The record of service (below) of 6475617 GNR Philpot W. L. shows that Dad was initially recruited into the Territorial Army on 26th July 1940, and served in the Royal Fusiliers until 31st October 1942. He then transferred to the Royal Artillery until 30th November 1943. A further nine months in The Queen’s Own Regiment was followed by another transfer back to The Royal Artillery until February 22nd 1946, when he was demobbed.

A medical report in his Soldier’s Paybook  says “Suggest that the regiment employ him as a driver. He has a disability which prevents him from marching fast for any distance, though can walk at his own pace.” This ‘disability’ was, I believe, flat feet, so Dad spent the war driving a bren gun carrier. But I really can’t imagine how Dad pulled off the ‘disability’ scam. After all, people with flat feet tend to walk all kind of flippy-flappy, if you see what I mean, but Dad certainly didn’t have any such afflictions.
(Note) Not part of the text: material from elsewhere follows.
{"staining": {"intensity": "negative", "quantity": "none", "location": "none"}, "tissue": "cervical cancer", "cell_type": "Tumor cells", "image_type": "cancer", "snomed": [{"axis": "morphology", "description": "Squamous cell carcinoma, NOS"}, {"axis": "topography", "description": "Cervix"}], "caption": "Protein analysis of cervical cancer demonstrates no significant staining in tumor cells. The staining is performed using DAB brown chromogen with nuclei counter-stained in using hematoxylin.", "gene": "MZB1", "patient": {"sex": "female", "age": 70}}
In fact,  he was quite sporty.

As far as I’m aware Dad trained mostly on the Isle of Wight which was as near to abroad as he got. According to the particulars of training he was ‘trained carrier personel’ in December 1941 and passed his trade test as driver at 160 infantry brigade workshops on 28th December 1943, then took a rifle course in January 1944. He also attended an A/TK gunnery course at Lydd in Kent from 31st July 1944 until 2nd September 1944.

A little piece of history

February 14, 2010

Dad’s National Registration Identity Card shows that before he married he was living at 10 Boreham Street, Bethnal Green, London E2, which was presumably his family home. On the 24th July 1947 he and Mum then moved to 38 Clissold Road, Stoke Newington, London N16 after they married. Dad kept the addresses up to date into the 1970s.

Mum’s ID card shows the family address as 7 Audrey Street, Shoreditch, London N1, a house that I remember from my childhood. None of the London houses mentioned here exist any longer; in fact Boreham Street itself has disappeared without trace.